Meta open sources an AI-powered music generator

Not to be outdone by Google, Meta has released its own AI-powered music generator — and, unlike Google, open-sourced it.

Called MusicGen, Meta’s music-generating tool, a demo of which can be found here, can turn a text description (e.g. “An ’80s driving pop song with heavy drums and synth pads in the background”) into about 12 seconds of audio, give or take. MusicGen can optionally be “steered” with reference audio, like an existing song, in which case it’ll try to follow both the description and melody.  

Meta says that MusicGen was trained on 20,000 hours of music, including 10,000 “high-quality” licensed music tracks and 390,000 instrument-only tracks from ShutterStock and Pond5, a large stock media library. The company hasn’t provided the code it used to train the model, but it has made available pre-trained models that anyone with the right hardware — chiefly a GPU with around 16GB of memory — can run.

So how does MusicGen perform? Well, I’d say — though certainly not well enough to put human musicians out of a job. Its songs are reasonably melodic, at least for basic prompts like “ambient chiptunes music,” and — to my ears — on par (if not slightly better) with the results from Google’s AI music generator, MusicLM. But they won’t win any awards.

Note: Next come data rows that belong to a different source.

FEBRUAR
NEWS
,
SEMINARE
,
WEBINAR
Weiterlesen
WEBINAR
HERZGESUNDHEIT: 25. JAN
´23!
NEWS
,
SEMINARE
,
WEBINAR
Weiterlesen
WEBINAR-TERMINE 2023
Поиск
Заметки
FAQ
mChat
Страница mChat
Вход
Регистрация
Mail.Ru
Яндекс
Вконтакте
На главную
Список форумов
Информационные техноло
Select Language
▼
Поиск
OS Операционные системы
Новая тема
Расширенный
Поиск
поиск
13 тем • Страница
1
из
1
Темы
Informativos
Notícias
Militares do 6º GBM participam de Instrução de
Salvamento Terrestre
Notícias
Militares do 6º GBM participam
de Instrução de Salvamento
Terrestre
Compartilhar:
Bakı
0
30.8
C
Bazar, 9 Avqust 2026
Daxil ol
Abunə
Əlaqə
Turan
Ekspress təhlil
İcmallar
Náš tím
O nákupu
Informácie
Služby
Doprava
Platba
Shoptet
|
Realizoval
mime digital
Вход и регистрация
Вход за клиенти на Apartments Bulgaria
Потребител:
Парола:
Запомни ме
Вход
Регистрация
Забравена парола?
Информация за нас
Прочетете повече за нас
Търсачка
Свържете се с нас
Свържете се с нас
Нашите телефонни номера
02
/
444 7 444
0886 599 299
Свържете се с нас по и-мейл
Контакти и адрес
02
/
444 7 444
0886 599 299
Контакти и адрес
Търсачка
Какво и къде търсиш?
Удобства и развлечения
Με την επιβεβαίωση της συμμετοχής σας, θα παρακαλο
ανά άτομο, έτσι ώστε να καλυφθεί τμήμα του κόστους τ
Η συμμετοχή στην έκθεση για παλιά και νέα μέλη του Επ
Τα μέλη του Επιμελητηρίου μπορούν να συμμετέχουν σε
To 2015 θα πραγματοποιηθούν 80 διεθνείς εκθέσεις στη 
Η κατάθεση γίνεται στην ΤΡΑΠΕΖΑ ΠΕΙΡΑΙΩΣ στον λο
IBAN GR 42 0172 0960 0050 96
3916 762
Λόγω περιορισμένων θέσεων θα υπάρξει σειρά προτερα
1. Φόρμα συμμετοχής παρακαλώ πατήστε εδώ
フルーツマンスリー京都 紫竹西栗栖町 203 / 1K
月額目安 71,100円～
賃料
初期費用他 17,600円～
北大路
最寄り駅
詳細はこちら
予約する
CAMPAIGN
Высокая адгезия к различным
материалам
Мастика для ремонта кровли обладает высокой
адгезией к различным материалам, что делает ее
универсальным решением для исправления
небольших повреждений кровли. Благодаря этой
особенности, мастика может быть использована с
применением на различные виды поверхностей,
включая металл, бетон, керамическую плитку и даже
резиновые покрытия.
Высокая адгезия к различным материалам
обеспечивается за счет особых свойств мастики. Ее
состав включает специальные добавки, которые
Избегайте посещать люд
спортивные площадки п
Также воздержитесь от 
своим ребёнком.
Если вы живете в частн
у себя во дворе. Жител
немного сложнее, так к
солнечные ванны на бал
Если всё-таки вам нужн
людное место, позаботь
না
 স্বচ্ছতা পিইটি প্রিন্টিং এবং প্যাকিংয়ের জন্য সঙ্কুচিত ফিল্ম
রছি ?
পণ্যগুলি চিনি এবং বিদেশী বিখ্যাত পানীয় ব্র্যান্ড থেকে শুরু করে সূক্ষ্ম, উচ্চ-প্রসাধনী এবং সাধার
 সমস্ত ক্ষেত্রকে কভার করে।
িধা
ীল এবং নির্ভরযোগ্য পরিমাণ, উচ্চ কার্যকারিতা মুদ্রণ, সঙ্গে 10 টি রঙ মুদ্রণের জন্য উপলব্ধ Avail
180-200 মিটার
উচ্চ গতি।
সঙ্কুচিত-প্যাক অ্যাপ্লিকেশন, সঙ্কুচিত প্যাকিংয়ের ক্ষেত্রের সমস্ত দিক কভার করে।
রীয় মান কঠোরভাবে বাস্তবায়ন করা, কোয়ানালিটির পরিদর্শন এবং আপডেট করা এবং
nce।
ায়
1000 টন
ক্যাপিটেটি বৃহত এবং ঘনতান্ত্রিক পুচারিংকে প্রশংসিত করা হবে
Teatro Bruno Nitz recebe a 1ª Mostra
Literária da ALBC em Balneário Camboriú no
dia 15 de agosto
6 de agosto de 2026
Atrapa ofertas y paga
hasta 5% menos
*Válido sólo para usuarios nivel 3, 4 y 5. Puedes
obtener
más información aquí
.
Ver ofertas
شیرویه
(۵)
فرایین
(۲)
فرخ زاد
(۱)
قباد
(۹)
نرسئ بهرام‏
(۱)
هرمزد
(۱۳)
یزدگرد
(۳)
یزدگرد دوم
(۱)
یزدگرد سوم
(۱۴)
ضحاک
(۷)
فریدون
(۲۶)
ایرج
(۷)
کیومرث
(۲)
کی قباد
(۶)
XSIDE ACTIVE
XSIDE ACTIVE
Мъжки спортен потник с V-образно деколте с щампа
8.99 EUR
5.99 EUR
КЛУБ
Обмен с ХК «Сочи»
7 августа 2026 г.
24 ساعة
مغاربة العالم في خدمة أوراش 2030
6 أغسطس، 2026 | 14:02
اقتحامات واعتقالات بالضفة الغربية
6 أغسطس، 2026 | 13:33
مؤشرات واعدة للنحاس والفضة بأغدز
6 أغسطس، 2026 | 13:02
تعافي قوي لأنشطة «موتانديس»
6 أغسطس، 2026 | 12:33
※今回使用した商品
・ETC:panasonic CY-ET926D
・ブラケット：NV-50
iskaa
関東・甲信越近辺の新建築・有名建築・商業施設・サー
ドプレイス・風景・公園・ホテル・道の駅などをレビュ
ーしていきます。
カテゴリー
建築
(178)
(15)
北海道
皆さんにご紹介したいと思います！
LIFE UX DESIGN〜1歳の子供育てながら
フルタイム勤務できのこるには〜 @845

Here’s the output from MusicGen for “jazzy elevator music”:

And here’s MusicLM’s take:

Next, I gave a more complicated prompt to attempt to throw MusicGen for a loop: “Lo-fi slow BPM electro chill with organic samples.” MusicGen surprisingly outshined MusicLM in terms of musical coherence, producing something that’d easily find a home on Lofi Girl.

Here’s MusicGen’s sample:

And here’s MusicLM’s:

To switch things up a bit, I tried using both tools to generate a piano ditty in the style of George Gershwin. I say “tried” because, in an effort to forestall the copyright issues around generative music tools, Google implemented a filter in the public version of MusicLM that blocks prompts mentioning specific artists.

MusicGen has no such filter. But the results for “Background piano music in the style of Gershwin,” left something to be desired, I must say:

Generative music is improving, clearly (see Riffusion, Dance Diffusion and OpenAI’s Jukebox). But major ethical and legal issues have yet to be ironed out. AI like MusicGen “learns” from existing music to produce similar effects, a fact with which not all artists — or generative AI users — are comfortable.

Increasingly, homemade tracks that use generative AI to conjure familiar sounds that can be passed off as authentic, or at least close enough, have been going viral. Music labels have been quick to flag them to streaming partners, citing intellectual property concerns — and they’ve generally been victorious. But there’s still a lack of clarity on whether “deepfake” music violates the copyright of artists, labels and other rights holders.

It might not be long before there’s guidance on the matter. Several lawsuits making their way through the courts will likely have a bearing on music-generating AI, including one pertaining to the rights of artists whose work is used to train AI systems without their knowledge or consent.

For its part, Meta, which isn’t imposing restrictions on how MusicGen can be used, says that all the music MusicGen was trained on was “covered by legal agreements with the right holders,” including a deal with Shutterstock.